2 · Circuit construction
2.1 Telescoping build
A k-hop circuit is built one hop at a time, each downstream hop key-exchanged through the already-built prefix, so no relay ever sees the requester's raw key material for a hop beyond itself:
R wants circuit R → E → M → X
1. R dials E over dig-nat mTLS (an ordinary peer connection; E sees R's IP — mitigated by guards §4).
R ⇄ E: ntor handshake (CREATE / CREATED) → shared key K_E. R now holds a 1-hop circuit.
2. R sends E an EXTEND cell (encrypted under K_E) naming M + R's handshake for M.
E dials M over dig-nat mTLS, relays R's handshake, returns M's reply (EXTENDED).
R ⇄ M (through E): ntor handshake → K_M. M sees only E as its predecessor.
3. R sends (through E→M) an EXTEND cell naming X + R's handshake for X.
M dials X over dig-nat mTLS, relays the handshake.
R ⇄ X (through E→M): ntor handshake → K_X. X sees only M as its predecessor.
Circuit ready. R holds the ordered keys [K_E, K_M, K_X].

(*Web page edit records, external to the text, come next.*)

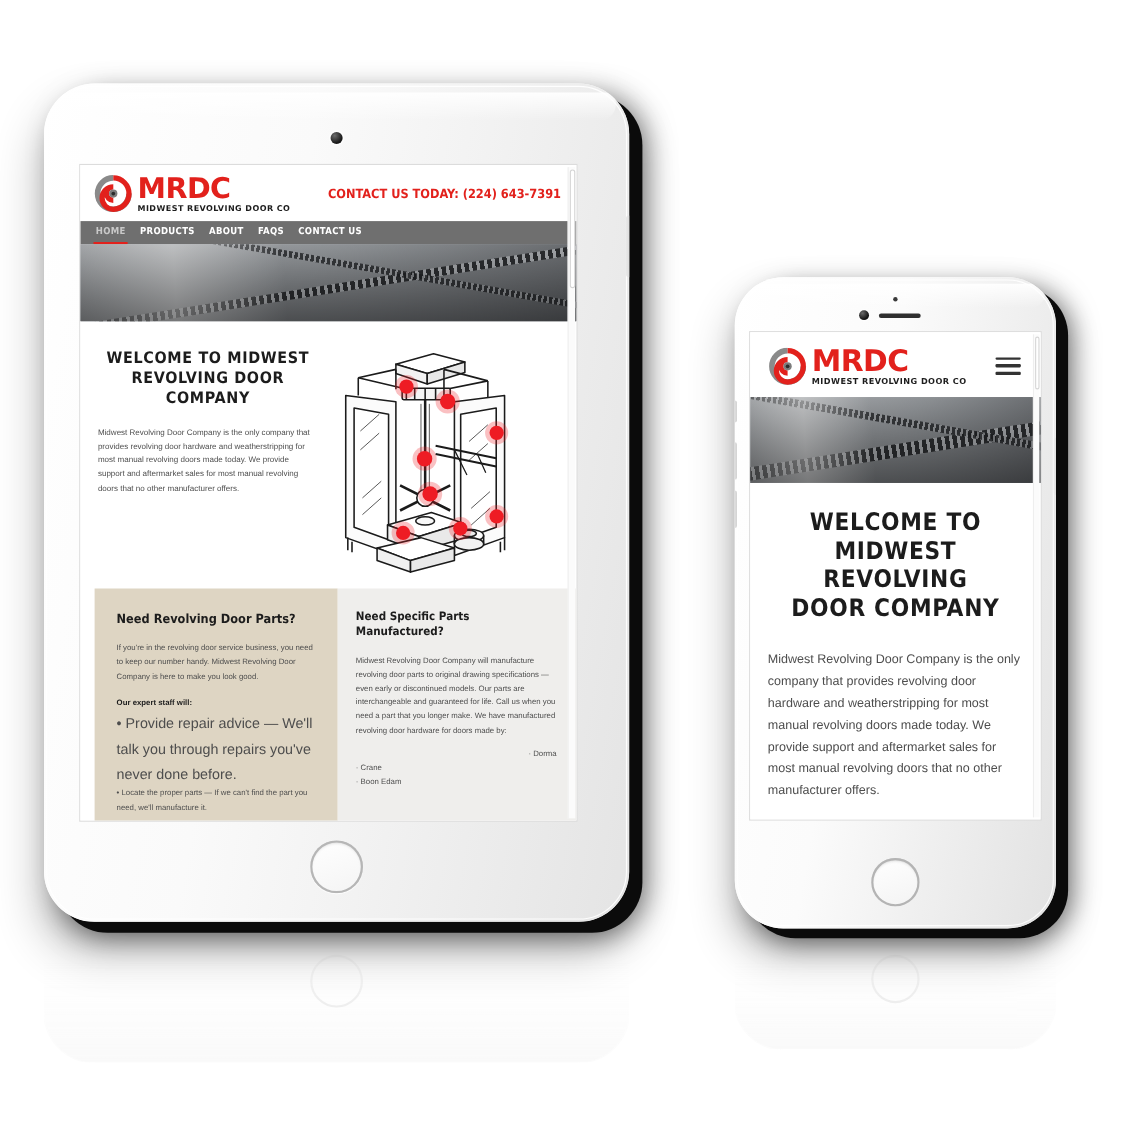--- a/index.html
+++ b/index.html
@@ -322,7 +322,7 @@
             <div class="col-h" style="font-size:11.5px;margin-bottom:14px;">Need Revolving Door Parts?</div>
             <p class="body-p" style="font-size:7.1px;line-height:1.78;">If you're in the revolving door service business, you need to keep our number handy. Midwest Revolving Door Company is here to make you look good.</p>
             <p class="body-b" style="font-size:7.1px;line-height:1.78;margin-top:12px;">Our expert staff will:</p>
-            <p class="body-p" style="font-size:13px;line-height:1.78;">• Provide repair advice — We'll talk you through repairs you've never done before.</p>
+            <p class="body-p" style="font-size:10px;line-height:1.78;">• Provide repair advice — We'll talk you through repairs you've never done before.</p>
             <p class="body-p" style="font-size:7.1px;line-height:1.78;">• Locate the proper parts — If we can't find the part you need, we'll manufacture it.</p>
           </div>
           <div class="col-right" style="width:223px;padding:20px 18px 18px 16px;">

Telescoping (rather than a single-packet onion) is chosen because each EXTEND is "open a normal mTLS peer connection to the next hop" — exactly what the NAT-traversal ladder already does, NAT traversal and relay fallback included — and because each hop's key is an ephemeral key exchange giving forward secrecy per hop.